NLP is not Coaching

I have been reflecting with some strong concerns on the relationship between NLP and Coaching and conclude that NLP is not Coaching, albeit that some NLP techniques can be effectively utilised as part of the Coach’s toolkit. The very nature of coaching is to work with a client from present to future state, and not delve into the past with concepts such as ‘change personal history’, ‘timeline’ etc.  Coaching is not therapeutic and we need to keep it clean.

Assuming the two fields are interchangeable does both a disservice and plays into the hands of those who debate the authenticity and efficacy of NLP. This resonates with the concept of institutionalised isomorphism (DiMaggio & Powell, 1983; Carter, 2008). The way the two professions interact and affect society, suggests they may have similar structures, although they have evolved in different ways. The interlinking affects the behaviours of their members e.g. seeking to gain ILM accreditation in Coaching and Mentoring for an NLP qualification, the recent rush to gain Association of Coaching qualifications for what is NLP. This is not modelling – it’s copying! This is not innovation – it’s the easy way out in order to ‘get bums on seats and make a quick buck’.

Adopting similar notions of best practice, core competences and language, may leave the two fields resembling each other instead of differentiating themselves. Carter (2008) argues that organisations and concepts can remain different in spite of sameness due to the array of experiences, and this is where the NLP providers need to focus their energies instead of diminishing the importance of their field in the rush to get short term financial gain. (Course numbers are dropping because very few trainers are updating and developing new work – they prefer to ‘steal’ from other fields and yet are audacious enough to still call their offerings NLP.) We need to learn from medical doctors, dentists and vets who all share a core knowledge base, yet clearly differentiate themselves by developing new perspectives and applications, while standing shoulder to shoulder as professional equals.

If we don’t pay attention, the long term result will be the end of NLP as it becomes subsumed into the coaching arena – where quite often it is most unwelcome. Those non NLP trained coaches have valuable learning and experience from many fields of psychology, sociology, anthropology and philosophy – providing an eclectic theoretical base for their practice. The so-called ‘NLP Coaches’ often have a very narrow outlook. NLP appears to be stagnating while it becomes the cuckoo in the coaching nest. I have recently heard colleagues in the psychology department of a university postulating that NLP has had its day!

The Association of NLP has worked hard to prevent this and they need the support of trainers – to be proud of the field, to look out of the world of NLP and educate the buyers.

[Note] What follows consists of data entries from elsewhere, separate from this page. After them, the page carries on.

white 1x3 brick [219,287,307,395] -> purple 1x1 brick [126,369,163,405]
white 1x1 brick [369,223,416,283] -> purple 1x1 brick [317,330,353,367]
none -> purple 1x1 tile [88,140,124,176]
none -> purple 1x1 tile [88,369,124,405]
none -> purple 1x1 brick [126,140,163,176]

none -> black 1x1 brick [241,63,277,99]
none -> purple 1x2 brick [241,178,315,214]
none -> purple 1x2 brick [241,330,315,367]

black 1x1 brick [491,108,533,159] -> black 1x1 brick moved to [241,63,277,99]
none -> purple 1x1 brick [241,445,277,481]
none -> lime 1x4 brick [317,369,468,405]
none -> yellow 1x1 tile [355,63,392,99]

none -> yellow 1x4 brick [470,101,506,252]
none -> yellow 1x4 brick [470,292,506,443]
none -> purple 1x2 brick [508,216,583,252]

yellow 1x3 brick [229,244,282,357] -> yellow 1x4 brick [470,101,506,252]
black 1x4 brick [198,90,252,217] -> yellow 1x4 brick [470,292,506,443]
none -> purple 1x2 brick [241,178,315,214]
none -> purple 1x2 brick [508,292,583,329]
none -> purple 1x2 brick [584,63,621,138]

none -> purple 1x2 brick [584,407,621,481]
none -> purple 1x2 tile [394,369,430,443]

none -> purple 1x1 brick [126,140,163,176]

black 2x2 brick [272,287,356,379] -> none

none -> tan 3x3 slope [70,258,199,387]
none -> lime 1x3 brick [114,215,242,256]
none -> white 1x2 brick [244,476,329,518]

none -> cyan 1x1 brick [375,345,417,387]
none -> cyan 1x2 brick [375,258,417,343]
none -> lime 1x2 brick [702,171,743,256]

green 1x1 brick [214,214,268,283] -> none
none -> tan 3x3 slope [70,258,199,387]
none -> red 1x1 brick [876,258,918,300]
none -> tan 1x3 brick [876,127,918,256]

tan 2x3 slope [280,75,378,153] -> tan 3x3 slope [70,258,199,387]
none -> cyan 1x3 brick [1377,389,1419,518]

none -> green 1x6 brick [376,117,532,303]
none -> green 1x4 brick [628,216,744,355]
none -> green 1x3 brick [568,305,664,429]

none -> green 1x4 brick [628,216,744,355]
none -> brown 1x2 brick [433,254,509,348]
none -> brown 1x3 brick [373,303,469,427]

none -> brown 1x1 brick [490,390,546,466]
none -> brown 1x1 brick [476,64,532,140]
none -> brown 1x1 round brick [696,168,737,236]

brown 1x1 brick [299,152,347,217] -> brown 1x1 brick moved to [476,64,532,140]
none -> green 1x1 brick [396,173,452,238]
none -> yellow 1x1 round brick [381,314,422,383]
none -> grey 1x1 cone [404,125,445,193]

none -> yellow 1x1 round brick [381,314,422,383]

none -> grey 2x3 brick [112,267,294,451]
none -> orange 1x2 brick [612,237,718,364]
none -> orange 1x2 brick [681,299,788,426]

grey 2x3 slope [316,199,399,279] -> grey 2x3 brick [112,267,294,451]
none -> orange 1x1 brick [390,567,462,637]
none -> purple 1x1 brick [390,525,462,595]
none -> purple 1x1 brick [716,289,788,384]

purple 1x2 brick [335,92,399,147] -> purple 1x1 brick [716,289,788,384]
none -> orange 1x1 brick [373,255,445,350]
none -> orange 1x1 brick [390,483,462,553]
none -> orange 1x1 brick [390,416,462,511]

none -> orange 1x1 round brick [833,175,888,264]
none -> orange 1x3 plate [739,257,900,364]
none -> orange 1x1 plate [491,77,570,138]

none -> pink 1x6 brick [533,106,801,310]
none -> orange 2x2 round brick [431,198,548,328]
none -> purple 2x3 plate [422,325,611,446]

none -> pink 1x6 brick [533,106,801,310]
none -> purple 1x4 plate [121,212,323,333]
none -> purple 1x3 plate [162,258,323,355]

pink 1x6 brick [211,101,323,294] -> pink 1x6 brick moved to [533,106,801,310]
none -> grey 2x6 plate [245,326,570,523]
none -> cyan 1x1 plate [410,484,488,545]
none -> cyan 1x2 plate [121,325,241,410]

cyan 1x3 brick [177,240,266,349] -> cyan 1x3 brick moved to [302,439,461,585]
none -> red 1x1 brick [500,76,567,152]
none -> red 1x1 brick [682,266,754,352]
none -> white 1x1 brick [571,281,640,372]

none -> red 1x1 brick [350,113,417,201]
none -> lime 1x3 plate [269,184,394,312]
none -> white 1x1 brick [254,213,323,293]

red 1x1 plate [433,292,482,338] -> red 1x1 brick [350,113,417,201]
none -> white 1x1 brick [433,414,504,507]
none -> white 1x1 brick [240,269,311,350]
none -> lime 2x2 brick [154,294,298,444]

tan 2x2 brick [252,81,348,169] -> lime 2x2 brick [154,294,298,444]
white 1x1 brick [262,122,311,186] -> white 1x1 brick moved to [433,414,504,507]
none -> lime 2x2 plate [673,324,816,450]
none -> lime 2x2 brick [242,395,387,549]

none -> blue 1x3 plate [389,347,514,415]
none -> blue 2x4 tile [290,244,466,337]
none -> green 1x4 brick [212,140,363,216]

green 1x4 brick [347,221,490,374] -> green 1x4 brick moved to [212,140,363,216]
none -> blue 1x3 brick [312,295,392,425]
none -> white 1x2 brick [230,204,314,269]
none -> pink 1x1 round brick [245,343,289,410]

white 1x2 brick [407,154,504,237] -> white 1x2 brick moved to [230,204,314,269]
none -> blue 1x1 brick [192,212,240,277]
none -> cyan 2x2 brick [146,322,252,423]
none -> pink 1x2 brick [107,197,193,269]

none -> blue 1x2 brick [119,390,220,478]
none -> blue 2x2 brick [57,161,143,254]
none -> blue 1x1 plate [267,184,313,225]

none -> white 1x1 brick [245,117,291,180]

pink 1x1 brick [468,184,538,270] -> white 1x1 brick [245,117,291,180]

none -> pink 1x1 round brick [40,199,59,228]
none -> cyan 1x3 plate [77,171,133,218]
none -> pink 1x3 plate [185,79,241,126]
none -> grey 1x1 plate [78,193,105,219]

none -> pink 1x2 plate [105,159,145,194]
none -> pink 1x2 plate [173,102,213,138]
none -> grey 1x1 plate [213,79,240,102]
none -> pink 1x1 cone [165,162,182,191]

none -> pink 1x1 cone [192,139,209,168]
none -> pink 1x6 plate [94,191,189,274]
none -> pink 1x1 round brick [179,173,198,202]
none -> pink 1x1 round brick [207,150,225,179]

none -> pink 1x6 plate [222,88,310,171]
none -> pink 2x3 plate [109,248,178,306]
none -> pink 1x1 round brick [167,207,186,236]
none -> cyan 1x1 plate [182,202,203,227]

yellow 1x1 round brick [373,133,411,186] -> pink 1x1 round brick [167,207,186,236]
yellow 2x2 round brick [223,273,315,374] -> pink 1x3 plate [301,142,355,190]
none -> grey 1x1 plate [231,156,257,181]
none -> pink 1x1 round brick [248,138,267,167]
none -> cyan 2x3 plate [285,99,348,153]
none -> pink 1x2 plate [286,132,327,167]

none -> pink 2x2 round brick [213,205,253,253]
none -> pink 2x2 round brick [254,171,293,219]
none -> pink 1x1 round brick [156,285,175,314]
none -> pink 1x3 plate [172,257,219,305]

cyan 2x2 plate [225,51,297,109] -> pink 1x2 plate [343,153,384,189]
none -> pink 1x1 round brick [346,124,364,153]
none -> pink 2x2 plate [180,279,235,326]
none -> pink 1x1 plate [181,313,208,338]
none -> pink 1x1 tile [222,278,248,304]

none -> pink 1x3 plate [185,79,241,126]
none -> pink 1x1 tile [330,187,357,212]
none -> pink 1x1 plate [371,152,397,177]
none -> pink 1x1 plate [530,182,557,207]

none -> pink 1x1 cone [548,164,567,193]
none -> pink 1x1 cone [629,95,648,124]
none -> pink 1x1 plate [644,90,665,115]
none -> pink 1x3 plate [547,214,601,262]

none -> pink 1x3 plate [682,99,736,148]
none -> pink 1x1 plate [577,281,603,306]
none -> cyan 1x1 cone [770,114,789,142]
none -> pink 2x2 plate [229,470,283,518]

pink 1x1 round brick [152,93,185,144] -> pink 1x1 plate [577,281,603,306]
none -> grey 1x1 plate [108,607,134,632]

There is now a strong and credible research base for NLP (R & R recognition project, university dissertations and doctoral theses, as well as non-formal research) and this must be shared and used to update the NLP Practitioner and Master Practitioner course materials instead of poaching models such as GROW which are nothing to do with the developers of NLP. Master Trainers of NLP are supposedly ‘adding value to the field’. This should be through researched development of NLP based topics, instead of regurgitating what is already there, and then NLP can become accredited in its own right.